Thursday, June 09, 2011

Noble Ends Ignoble Means

Noble Ends Ignoble Means
This is something which has had me thinking for a very long time and is especially relevant to the anti-corruption campaigns which have become the hottest issues, dominating the headlines. Corruption has become part of our DNA, almost as if we cannot help but be corrupt. It exists in varying degrees, minor most are the so called “harassment bribes”, given to get things that we are rightfully and legally entitled to, not out of turn or for any other direct or indirect consideration. This is the first and most elementary example of noble ends achieved by wrong means. However, a fine distinction can be made, where we may feel that the alternative of not paying is so cumbersome and involves such a lot of trouble that we would rather pay. On the other hand the receiver is often a clerk or a poorly paid peon or orderly who while working in a government office has no incentive or scope for promotion. Often we cloak this “harassment bribe” in the garb of “baksheesh” or the ubiquitous “chai-panee” and justify it. The socialist license-permit raj coupled with very high tax rates made the climate impossible for any business venture to even start and individuals saw their hard earned money given away as income tax. To top it all the government and public sector functioned at best, inefficiently and often was guilty of gross corruption. Most of us were brought up to believe that some degree of concealment of tax and gratification of lowly officials was hardly scandalous and could be passed of as normal so as to enable one to function peacefully in life an example of good ends justifying the bad means. Even here there were rare breeds of persons, who never broke the law and paid all their taxes. These guys were considered freaks and worthy of medals but certainly not role models worthy of emulation.

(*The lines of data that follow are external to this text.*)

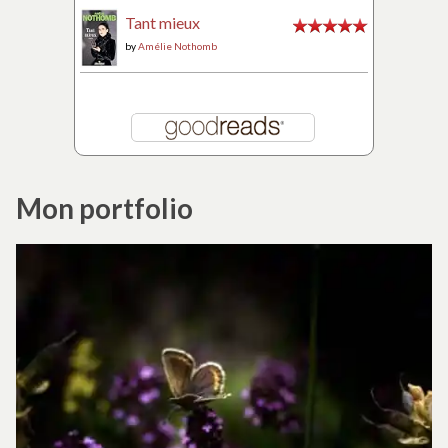
Tant mieux
by
Amélie Nothomb
Mon portfolio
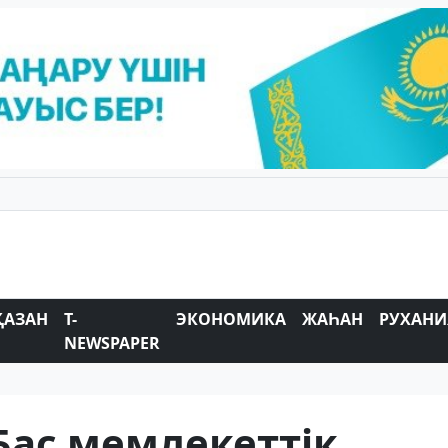
ҚАЗАН
T-
ЭКОНОМИКА
ЖАҺАН
РУХАНИ
NEWSPAPER
Бас мемлекеттік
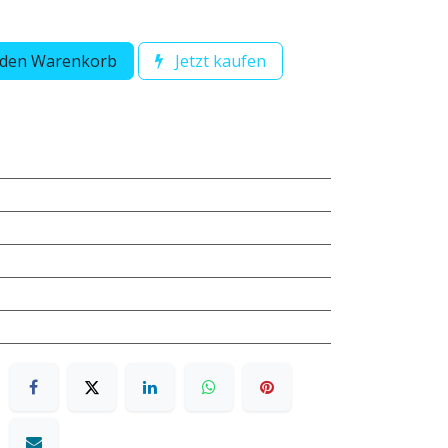
 den Warenkorb
Jetzt kaufen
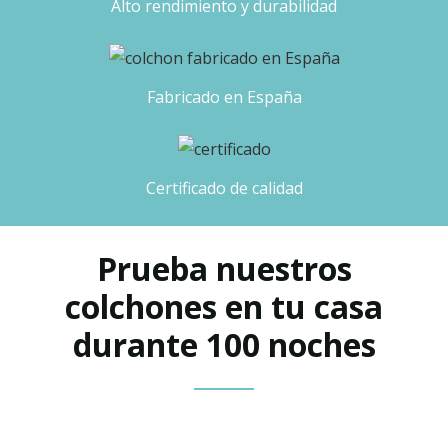
Alto rendimiento y durabilidad
Fabricado en España
Certificado de calidad
Prueba nuestros
colchones en tu casa
durante 100 noches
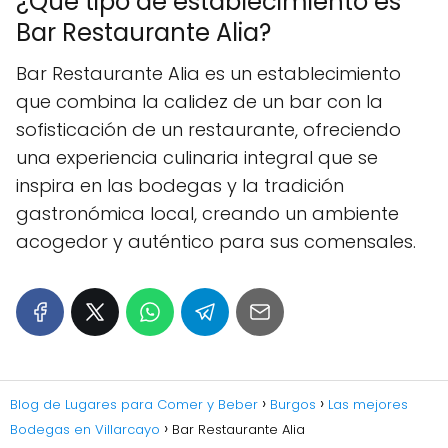
¿Qué tipo de establecimiento es
Bar Restaurante Alia?
Bar Restaurante Alia es un establecimiento
que combina la calidez de un bar con la
sofisticación de un restaurante, ofreciendo
una experiencia culinaria integral que se
inspira en las bodegas y la tradición
gastronómica local, creando un ambiente
acogedor y auténtico para sus comensales.
Blog de Lugares para Comer y Beber
Burgos
Las mejores
Bodegas en Villarcayo
Bar Restaurante Alia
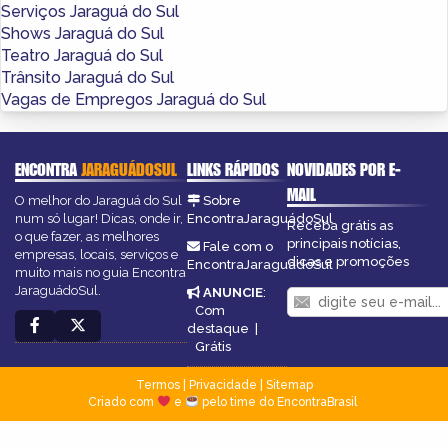
Serviços Jaraguá do Sul
Shows Jaraguá do Sul
Teatro Jaraguá do Sul
Trânsito Jaraguá do Sul
Vagas de Empregos Jaraguá do Sul
ENCONTRA
JARAGUÁDOSUL
LINKS RÁPIDOS
NOVIDADES POR E-
MAIL
O melhor do Jaraguá do Sul
Sobre
num só lugar! Dicas, onde ir,
EncontraJaraguádoSul
Receba grátis as
o que fazer, as melhores
principais notícias,
Fale com o
empresas, locais, serviços e
dicas e promoções
EncontraJaraguádoSul
muito mais no guia Encontra
JaraguádoSul.
ANUNCIE
:
Com
destaque
|
Grátis
Termos
|
Privacidade
|
Sitemap
Criado com
e
pelo time do EncontraBrasil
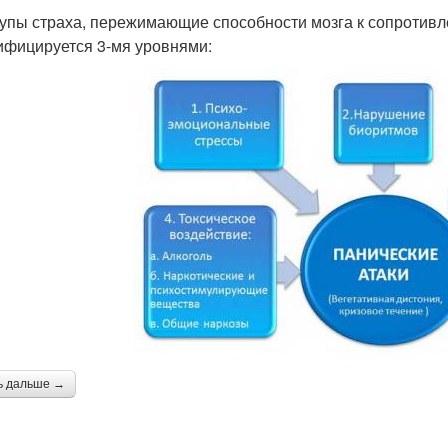
упы страха, пережимающие способности мозга к сопротив
ифицируется 3-мя уровнями:
ь дальше →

Till the days of liberalization, and while we were still under the Gandhi-Nehru-Indira hang over we still saw profiteering and selfish acquisition of wealth as something undesirable and morally unacceptable while our millions toiled under the sun. So even while we had people who were corrupt, the broad principle of noble means were adopted to achieve noble ends. Corruption was there but the figures were smaller and caused shock when revealed. The guilty felt at least a sense of shame and at least felt that they had done wrong. After 1992, profit and grand life styles became not just acceptable but became the be all and end all of life. We were sold dreams and continue to dream and believe in super power status for India and for us Indians. A country which never failed to extol the Gandhian virtues of renunciation, sarvodaya and trusteeship of wealth, suddenly started counting its billionaires. Ignoble means, adopted to achieve material wealth and comforts were not only acceptable but desirable. The figures became astronomical and the corrupt become more and more brazen with a care a damn attitude. However, even as this went on and the middle class almost disconnected from the poor under belly of India. Profit and billionaires became the nations pride and people who were believed in values and adopting noble means to achieve noble ends were seen as obsolete Gandhians.
However, enough is enough and the massive corruption reflected in the recent CWG, 2G scam became the proverbial last straw that broke the camels back. Today, we seek role models who are Gandhian and at least must stand the test of noble means to achieve the noble end of making our country free of the scourge of corruption. While, we have persons of impeccable credentials, leading the anti-corruption crusade, we can see unsavory elements jumping on to the bandwagon for their own selfish motives. Civil society cannot and must not become autocratic themselves and condemn the elected leaders. Fortunately, India’s people and leaders do not need to look far away as we have the excellent example of Mahatma Gandhi where there was no conflict between thoughts, words and deeds. Means and ends were never divorced from each other, as we were the first nation which achieved freedom from our masters and yet retained friendship with them. The anti-corruption crusaders have every right to agitate and press for their demands, but they must adopt unscrupulously correct means. They must be conscious of the fact that they are speaking on behalf of the poorest voiceless Indian whose stake in the system is being diluted by the GDP model of growth represented by the corporatization of India. At the same time, the system can be changed by working with one and all including, government, politicians, bureaucrats and all shades of opinion.
While it will be almost impossible to find leadership of Gandhian stature, at least persons with reasonably clean records or who at least acknowledge their past mistakes and promise to adopt noble means at all times should be entrusted with the leadership of this movement. We as individuals should use our discrimination and choose our leaders wisely. May we guided by divine wisdom and may our nation regain its stature as a country which the world looks upto rather than looks down at.